LearnedButt’s old poop knife was “was always in the laundry room hanging on the rusty nail. … It hung from a hole in the wooden handle on a nail that was pounded into a stud.”
WillStuh’s hanger “was pretty much out of sight” — but he admits it might’ve not been out of smell. “I know this sounds gross, but I didn’t really wash it after. I just kinda rinsed it with clean toilet water.” Eventually, he says, it disappears. He thinks his mom threw it away.

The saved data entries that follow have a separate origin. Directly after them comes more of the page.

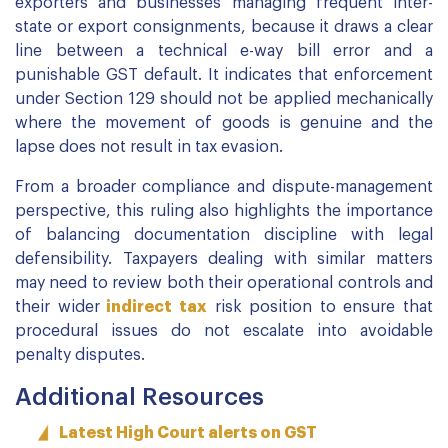
exporters and businesses managing frequent inter-
state or export consignments, because it draws a clear
line between a technical e-way bill error and a
punishable GST default. It indicates that enforcement
under Section 129 should not be applied mechanically
where the movement of goods is genuine and the
lapse does not result in tax evasion.
From a broader compliance and dispute-management
perspective, this ruling also highlights the importance
of balancing documentation discipline with legal
defensibility. Taxpayers dealing with similar matters
may need to review both their operational controls and
their wider
indirect tax
risk position to ensure that
procedural issues do not escalate into avoidable
penalty disputes.
Additional Resources
Latest High Court alerts on GST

Beatrix would hide her pencil in the drawer where she first discovered it. After using it, she’d “clean it with some toilet paper, wrap it in a sheet of TP and back in the drawer it would go — way back, hidden behind some other knickknacks. Pretty gross, now that I look back in it.” What happened to it? “It’s probably still in the cabinet. Oh my god, I hope not.”
A Tradition Worth Passing Down
Beatrix finds herself missing that No. 2 pencil sometimes. “My current nemesis is my husband’s childhood home, which was built in the ’20s and I’m pretty sure the toilet is from then. They don’t even keep a plunger in the bathroom! I’ve often thought of my poop pencil while I’m shitting there. It would have come in handy a few times.”
To Tricia, every modern home should have a Shatula. “I highly recommend a spatula for the catchy nickname. Frankly, I’m shocked that every family doesn’t have a Shatula. Maybe they need more fiber!”
Today, LearnedButt keeps a few “utility knives” in the garage. His wife quickly learned to avoid them after she accidentally used one or two without realizing their true purpose. She refuses to touch them now.
LearnedButt says he plans to pass the knowledge of the poop knife down to his children. “The twins are only a month old, so while they are pooping volume, it’s neither solid nor in the toilet,” he says. “I’ll cross that bridge when I get to it.”
As for the poop knife, “I will wait until they 1) need it, or 2) bring dates home so I can tell the dates as well.”
Whither the Poop Knife?
Will technology, I wonder, eventually render these toilet tools useless?
I asked Jack, a plumber in Chicago. He had never heard of a poop knife before I reached out, but he says the cursed modern low-flow toilets are fine for most people — they shouldn’t have anything to do with a spate of frequent clogging. “Toilets in the U.S. are allowed to use only 1.6 gallons per flush, but that should be sufficient to clear most people’s waste,” he says.
But LearnedButt isn’t most people. “[My family] poops big,” he shrugs. “It may be genetics, or our intestinal flora. … My diet has completely changed, I’m in a new house, and my daughter also has massive turds.”